As part of the RBI’s continuing efforts to tackle rising inflation in the Indian economy, all members of the RBI’s Monetary Policy Committee (MPC) unanimously voted to increase the repo rate by 50 bps to 5.40%.
Jayanth Varma, one of the six members of the MPC, expressed reservations on the continuation of withdrawal of accommodative stance, though.
Inflation is projected at 6.7% in 2022-23, it has remained higher than the 4% target of the RBI for 33 consecutive months now.
Consumer price index (CPI) inflation also remains uncomfortably high.
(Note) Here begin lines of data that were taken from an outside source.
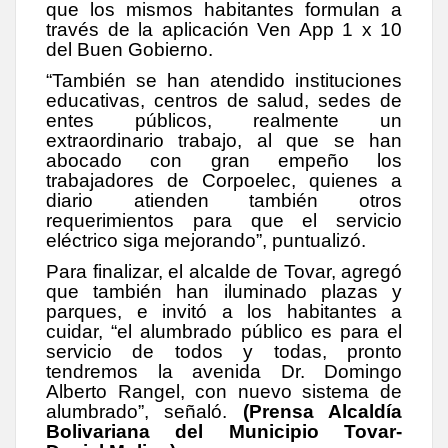
que los mismos habitantes formulan a
través de la aplicación Ven App 1 x 10
del Buen Gobierno.
“También se han atendido instituciones
educativas, centros de salud, sedes de
entes públicos, realmente un
extraordinario trabajo, al que se han
abocado con gran empeño los
trabajadores de Corpoelec, quienes a
diario atienden también otros
requerimientos para que el servicio
eléctrico siga mejorando”, puntualizó.
Para finalizar, el alcalde de Tovar, agregó
que también han iluminado plazas y
parques, e invitó a los habitantes a
cuidar, “el alumbrado público es para el
servicio de todos y todas, pronto
tendremos la avenida Dr. Domingo
Alberto Rangel, con nuevo sistema de
alumbrado”, señaló.
(Prensa Alcaldía
Bolivariana del Municipio Tovar-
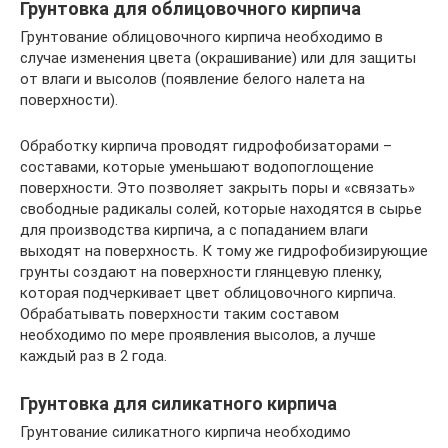
Грунтовка для облицовочного кирпича
Грунтование облицовочного кирпича необходимо в
случае изменения цвета (окрашивание) или для защиты
от влаги и высолов (появление белого налета на
поверхности).
Обработку кирпича проводят гидрофобизаторами –
составами, которые уменьшают водопоглощение
поверхности. Это позволяет закрыть поры и «связать»
свободные радикалы солей, которые находятся в сырье
для производства кирпича, а с попаданием влаги
выходят на поверхность. К тому же гидрофобизирующие
грунты создают на поверхности глянцевую пленку,
которая подчеркивает цвет облицовочного кирпича.
Обрабатывать поверхности таким составом
необходимо по мере проявления высолов, а лучше
каждый раз в 2 года.
Грунтовка для силикатного кирпича
Грунтование силикатного кирпича необходимо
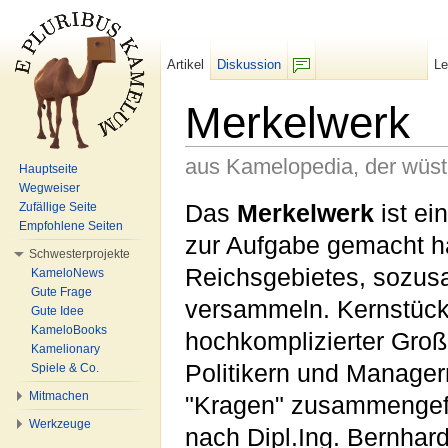
Artikel
Diskussion
L
F/b
Merkelwerk
aus Kamelopedia, der wüs
Hauptseite
Wegweiser
Wechseln zu:
Navigation
,
Suche
Das
Merkelwerk
ist ei
Zufällige Seite
Empfohlene Seiten
zur Aufgabe gemacht ha
Schwesterprojekte
Reichsgebietes, sozusa
KameloNews
Gute Frage
versammeln. Kernstück 
Gute Idee
KameloBooks
hochkomplizierter Groß
Kamelionary
Politikern und Manager
Spiele & Co.
Mitmachen
"Kragen" zusammengefa
Werkzeuge
nach Dipl.Ing. Bernhar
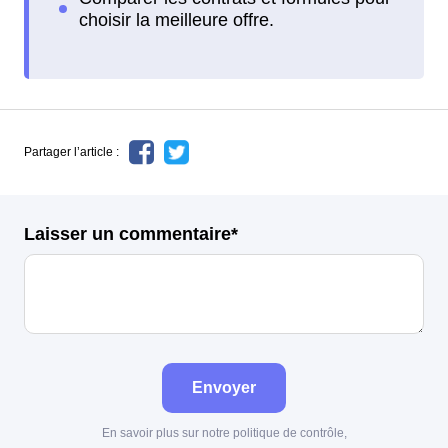
Partager l’article :
Laisser un commentaire*
Envoyer
En savoir plus sur notre politique de contrôle,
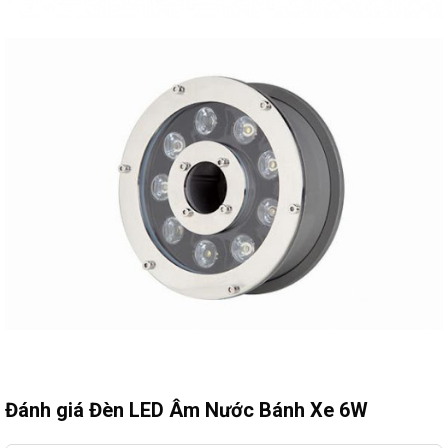
Đánh giá Đèn LED Âm Nước Bánh Xe 6W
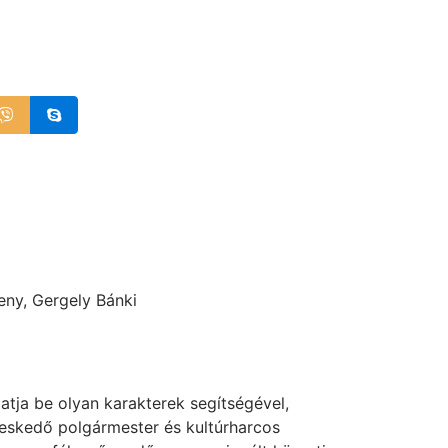
eny, Gergely Bánki
atja be olyan karakterek segítségével,
gyeskedő polgármester és kultúrharcos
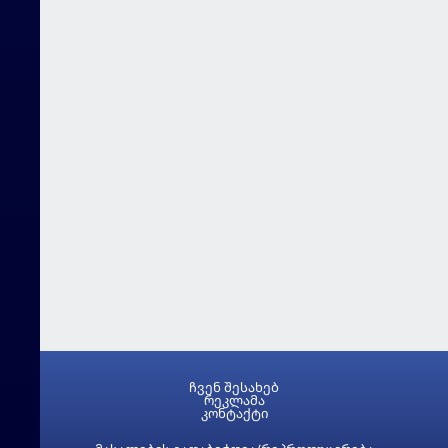
ჩვენ შესახებ
რეკლამა
კონტაქტი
CPI inflation for Q1- 2023-24 is projected at 5%, and is expected to remain above 6%, the RBI Governor Shaktikanta Das said in a statement.
This means loan EMIs will go up for consumers.
Governor Das said that the domestic economic activity is exhibiting signs of broadening, as south-west monsoon rainfall and reservoir levels are above normal, kharif crop sowing is progressing well, marginally below last year’s level due to uneven rainfall distribution.
A ‘resilient economy’ is giving us space to act on inflation with an eye on growth, he added.
India’s foreign exchange reserves remain the fourth largest globally, despite the drawdown to limit rupee volatility.
FDI stands at 13.6 billion dollars in the first quarter of the current financial year, as compared to 11.6 billion dollars in the first quarter of last year.
The ‘Bharat Bill Payment System’ will facilitate inward gross payments for non-resident Indian (NRIs) to pay bills in India and also help senior citizens, according to the RBI Governor.
Governor Das also said that the volatility in global financial markets is impinging upon domestic financial markets, causing imported inflationary reactions.